By Ari Bird

Ari Bird

City News Reporter

Santa Cruz and Watsonville citizens will find their groceries costing a bit more, as sales tax jumped a quarter of a cent per dollar. This tax hike brings the sales tax to 8.25 percent in Watsonville and 8.5 percent in Santa Cruz.

This increase comes from the renewal of Measure F, which proposed a temporary tax increase in November 2006 to help address the city’s most pertinent needs. It will stay in effect until June 30th, 2009.

Mike Rotkin, a member of both the newly created Ad Hoc Revenue Task Force and the Santa Cruz City Council, explained that the money generated will be used to maintain local parks and to repair city streets.

“The longer one waits to repair the streets, the more it costs to fix them later. This kind of preventive maintenance is important before the cost goes from $44 million to double that [amount],” Rotkin wrote in an e-mail to City on a Hill Press.
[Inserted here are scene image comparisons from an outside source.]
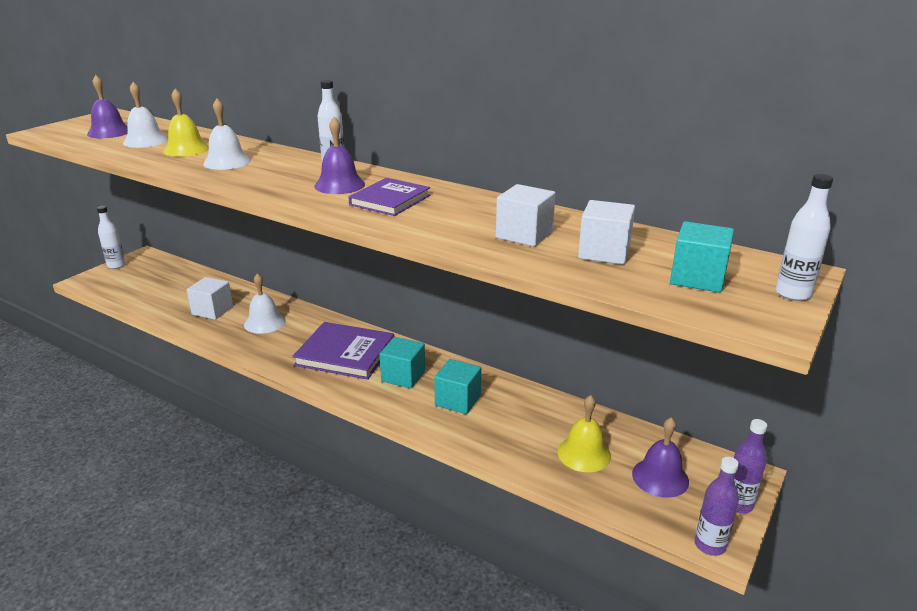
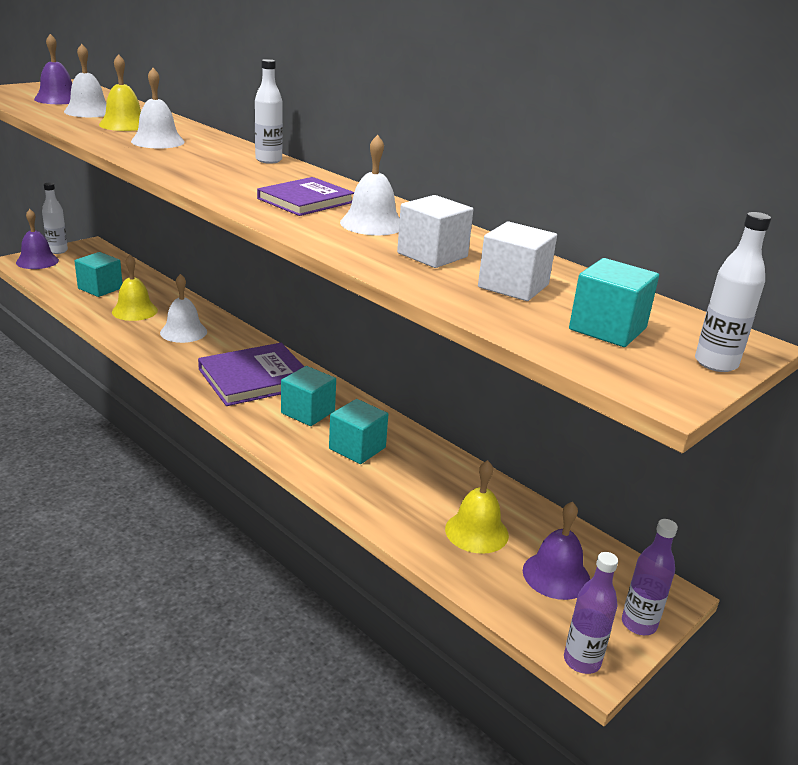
camera: 10 degrees right, 0 degrees up
(172, 295) = (100, 288): none -> turquoise cube
(212, 310) = (134, 311): white cube -> yellow bell
(339, 185) = (261, 179): purple bell -> purple bell (37, 261)
(345, 354) = (255, 378): purple book -> purple book turned 60 degrees counterclockwise
(458, 213) = (372, 224): none -> white bell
Approximately one-third to half of the city streets are scheduled to be repaired over the next three summers.

Additional money raised by the tax increase will be spent on increasing public safety on the streets, a goal that will include hiring several new police officers and park rangers.

California cities originally received vast revenues from property taxes until 1978, when the state legislature passed Proposition 13 and property taxes fell sharply. California cities have since been struggling to find ways of compensating for this lost source of revenue. The City of Santa Cruz implemented a utilities tax (for landline and cell phone services, garbage services, and city water), an admissions tax (on entertainment including movies, concerts, and the boardwalk), and a 10 percent occupancy fee increase for transient stays at hotels or motels.
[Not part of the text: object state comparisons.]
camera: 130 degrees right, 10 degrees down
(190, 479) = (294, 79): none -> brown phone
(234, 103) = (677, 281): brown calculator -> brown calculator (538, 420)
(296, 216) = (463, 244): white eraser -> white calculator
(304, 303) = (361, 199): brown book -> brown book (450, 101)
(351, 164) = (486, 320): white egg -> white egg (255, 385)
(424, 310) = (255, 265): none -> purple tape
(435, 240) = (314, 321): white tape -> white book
The tax increase does not seem to hinder enthusiastic spring shoppers as they swarm the streets of downtown Santa Cruz. Emily Franklin, a visitor from Los Angeles, tnoticed the cleanliness of Santa Cruz.

“There’s no trash, no graffiti…We’re amazed!” Franklin exclaimed as she clutched her purchases from the Salvation Army, Borders, and Logos.
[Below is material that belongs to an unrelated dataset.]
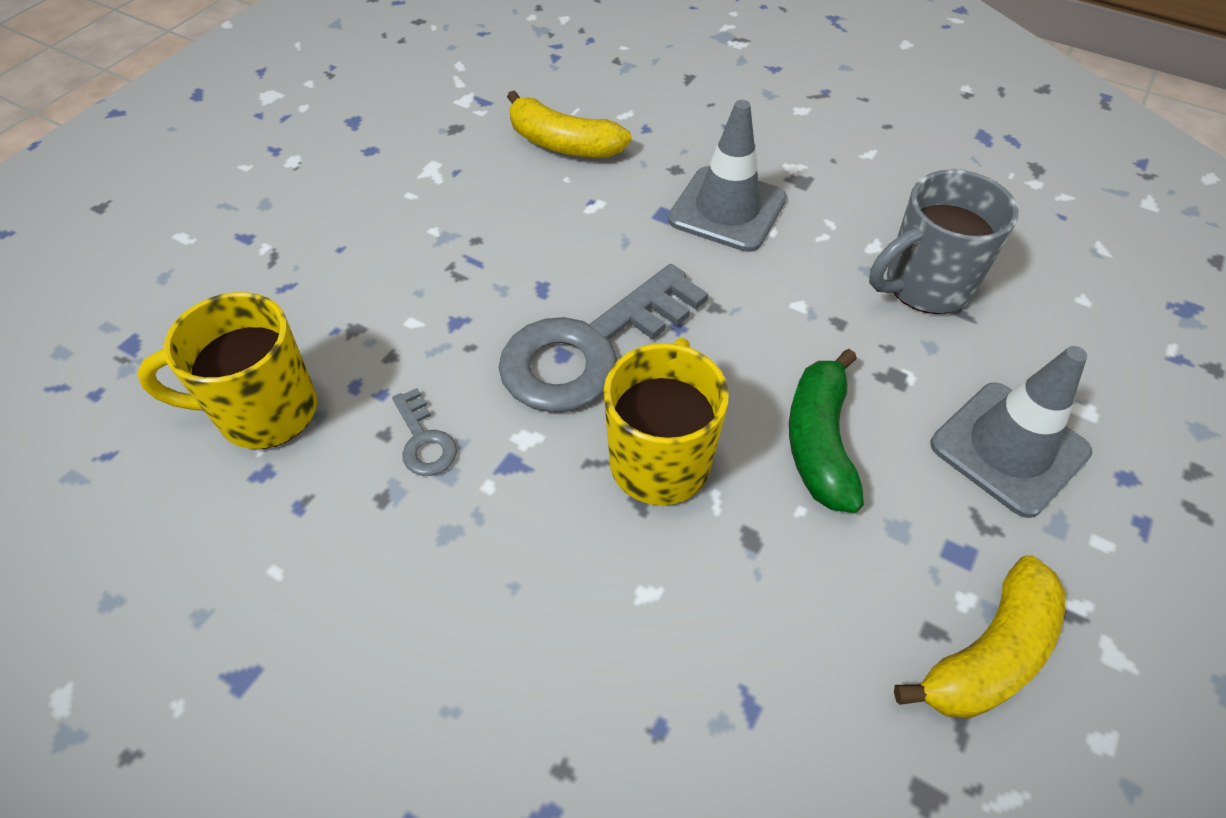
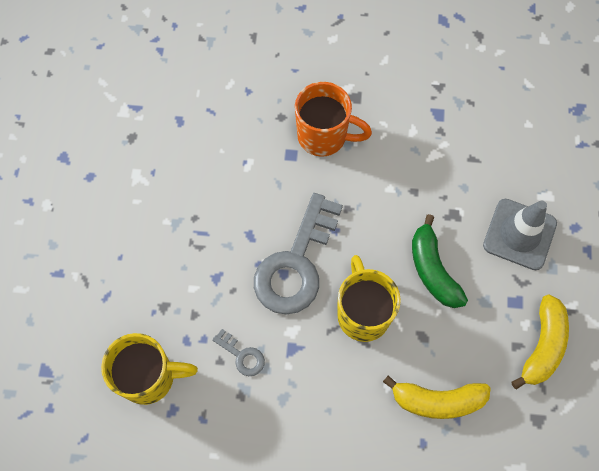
camera: 25 degrees left, 15 degrees up
(264, 412) = (149, 377): yellow mug -> yellow mug turned 150 degrees counterclockwise
(563, 144) = (205, 124): yellow banana -> yellow banana (437, 400)
(727, 209) = (324, 136): grey traffic cone -> orange mug
(925, 286) = (448, 148): grey mug -> none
She added that spending a bit more on taxes is the only way to keep the city the way it is.

Shop owners have not seen a drop in sales since the taxes have been raised. Stacy Nevin, owner of the Red Poppy boutique on Pacific Avenue, agreed with Franklin.

“Honestly, people that are shopping are going to shop anyway. They’re not going to stop over a quarter of a cent,” Nevin stated.

She concluded that people usually only acknowledge an increase in taxes when making a big purchase.

Some local residents, however, are fed up with the seemingly constant tax increases. While browsing at Bookshop Santa Cruz, Janice Ichikawa, who has been a Santa Cruz resident for 30 years, said, “I’m tired of it…All the new taxes are getting to be endless.”

But the majority of consumers seem to remain oblivious to the change, regardless of whether they are dealing with smaller or larger transactions.

Councilmember Rotkin added, “No one has said a word to me or the [Santa Cruz City] Council about it since it went into effect.”